Determine how many lines in the entries below contain "Желобкович", and output only that number.

----------

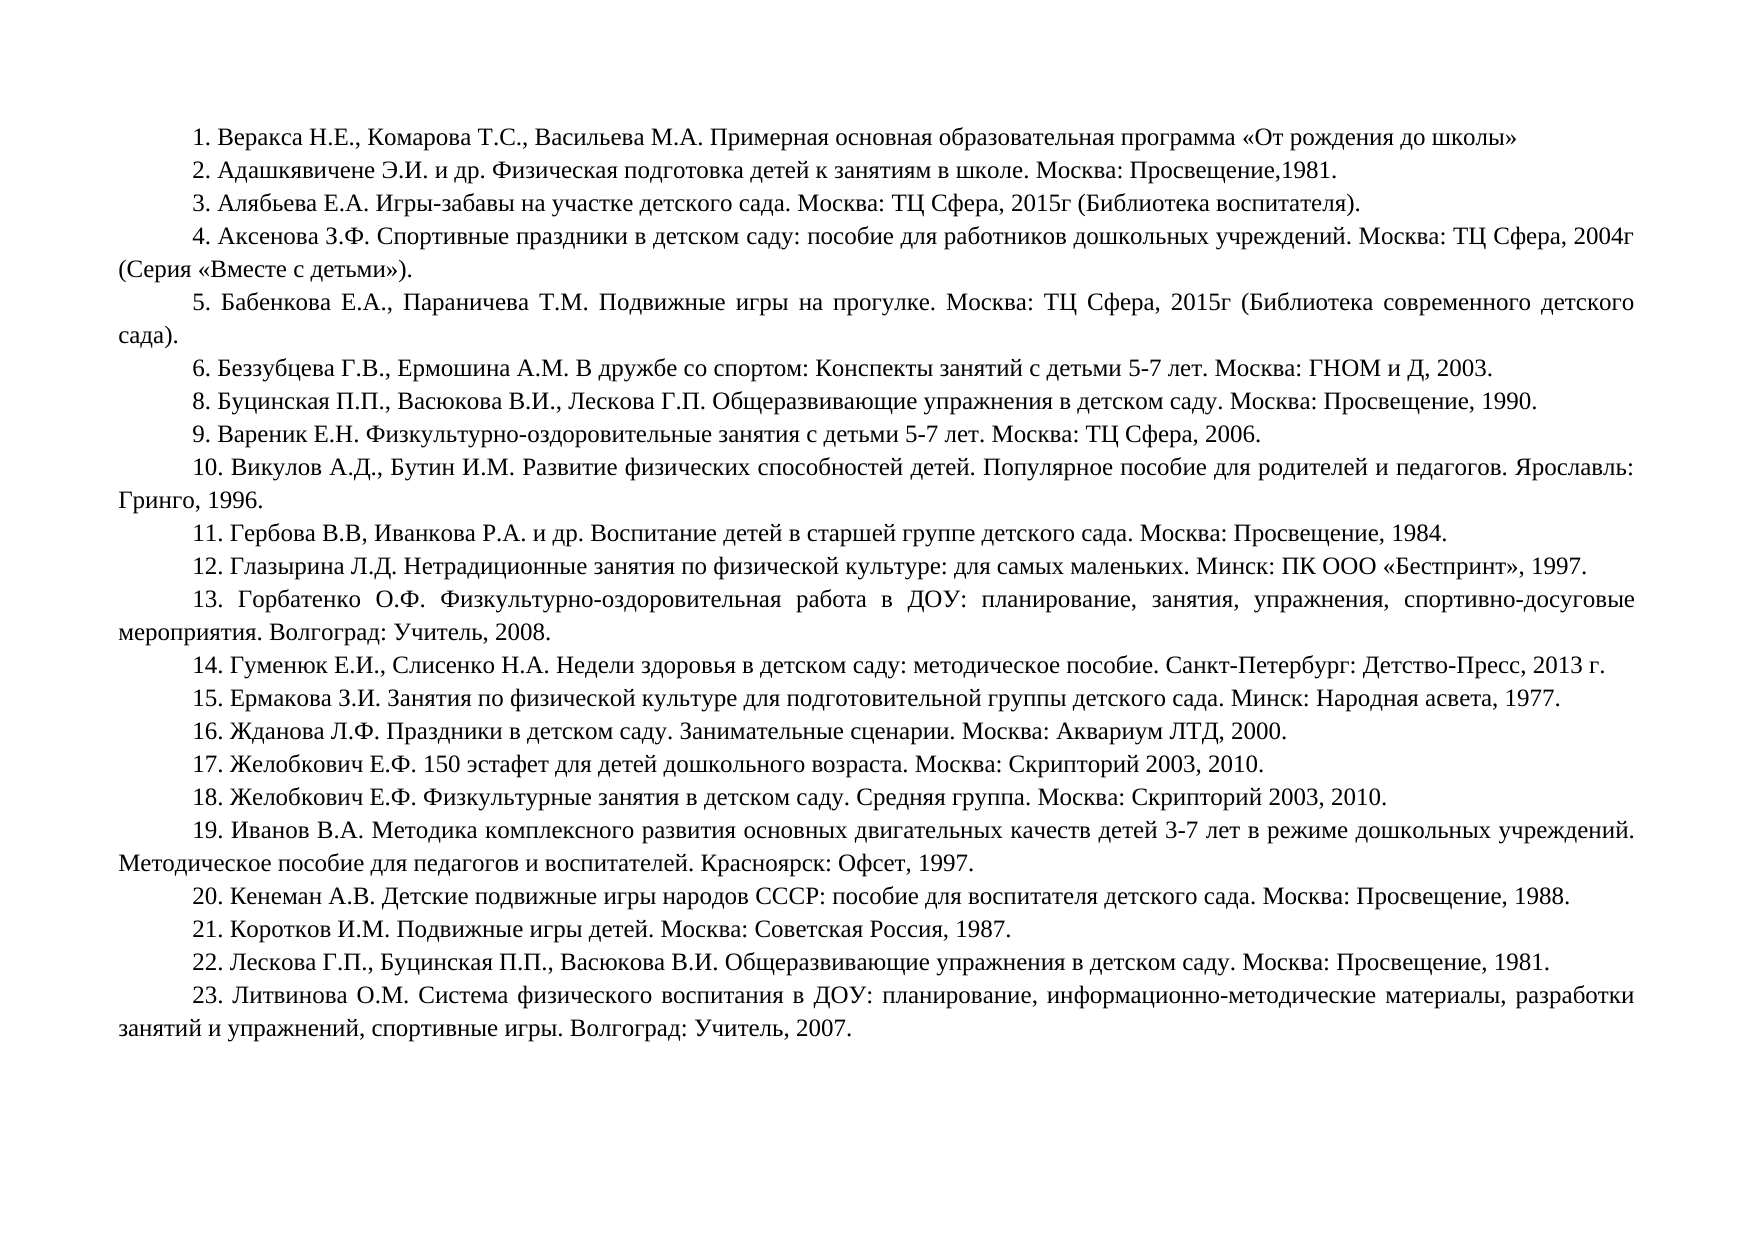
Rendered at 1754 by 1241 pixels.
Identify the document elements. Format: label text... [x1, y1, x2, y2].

text 23. Литвинова О.М. Система физического воспитания в ДОУ: планирование, информационно-методические материалы, разработки занятий и упражнений, спортивные игры. Волгоград: Учитель, 2007. [118, 980, 1636, 1042]
text 8. Буцинская П.П., Васюкова В.И., Лескова Г.П. Общеразвивающие упражнения в детском саду. Москва: Просвещение, 1990. [118, 386, 1636, 414]
text 3. Алябьева Е.А. Игры-забавы на участке детского сада. Москва: ТЦ Сфера, 2015г (Библиотека воспитателя). [118, 188, 1636, 216]
text 21. Коротков И.М. Подвижные игры детей. Москва: Советская Россия, 1987. [118, 914, 1636, 943]
text 12. Глазырина Л.Д. Нетрадиционные занятия по физической культуре: для самых маленьких. Минск: ПК ООО «Бестпринт», 1997. [118, 551, 1636, 580]
text 1. Веракса Н.Е., Комарова Т.С., Васильева М.А. Примерная основная образовательная программа «От рождения до школы» [118, 122, 1636, 150]
text 19. Иванов В.А. Методика комплексного развития основных двигательных качеств детей 3-7 лет в режиме дошкольных учреждений. Методическое пособие для педагогов и воспитателей. Красноярск: Офсет, 1997. [118, 815, 1636, 877]
text 17. Желобкович Е.Ф. 150 эстафет для детей дошкольного возраста. Москва: Скрипторий 2003, 2010. [118, 749, 1636, 778]
text 9. Вареник Е.Н. Физкультурно-оздоровительные занятия с детьми 5-7 лет. Москва: ТЦ Сфера, 2006. [118, 419, 1636, 448]
text 13. Горбатенко О.Ф. Физкультурно-оздоровительная работа в ДОУ: планирование, занятия, упражнения, спортивно-досуговые мероприятия. Волгоград: Учитель, 2008. [118, 584, 1636, 646]
text 18. Желобкович Е.Ф. Физкультурные занятия в детском саду. Средняя группа. Москва: Скрипторий 2003, 2010. [118, 782, 1636, 811]
text 20. Кенеман А.В. Детские подвижные игры народов СССР: пособие для воспитателя детского сада. Москва: Просвещение, 1988. [118, 881, 1636, 910]
text 22. Лескова Г.П., Буцинская П.П., Васюкова В.И. Общеразвивающие упражнения в детском саду. Москва: Просвещение, 1981. [118, 947, 1636, 976]
text 15. Ермакова З.И. Занятия по физической культуре для подготовительной группы детского сада. Минск: Народная асвета, 1977. [118, 683, 1636, 712]
text 6. Беззубцева Г.В., Ермошина А.М. В дружбе со спортом: Конспекты занятий с детьми 5-7 лет. Москва: ГНОМ и Д, 2003. [118, 353, 1636, 382]
text 14. Гуменюк Е.И., Слисенко Н.А. Недели здоровья в детском саду: методическое пособие. Санкт-Петербург: Детство-Пресс, 2013 г. [118, 650, 1636, 679]
text 2. Адашкявичене Э.И. и др. Физическая подготовка детей к занятиям в школе. Москва: Просвещение,1981. [118, 155, 1636, 183]
text 10. Викулов А.Д., Бутин И.М. Развитие физических способностей детей. Популярное пособие для родителей и педагогов. Ярославль: Гринго, 1996. [118, 452, 1636, 514]
text 4. Аксенова З.Ф. Спортивные праздники в детском саду: пособие для работников дошкольных учреждений. Москва: ТЦ Сфера, 2004г (Серия «Вместе с детьми»). [118, 221, 1636, 282]
text 5. Бабенкова Е.А., Параничева Т.М. Подвижные игры на прогулке. Москва: ТЦ Сфера, 2015г (Библиотека современного детского сада). [118, 287, 1636, 348]
text 11. Гербова В.В, Иванкова Р.А. и др. Воспитание детей в старшей группе детского сада. Москва: Просвещение, 1984. [118, 518, 1636, 547]
text 16. Жданова Л.Ф. Праздники в детском саду. Занимательные сценарии. Москва: Аквариум ЛТД, 2000. [118, 716, 1636, 745]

----------

## The completed task
2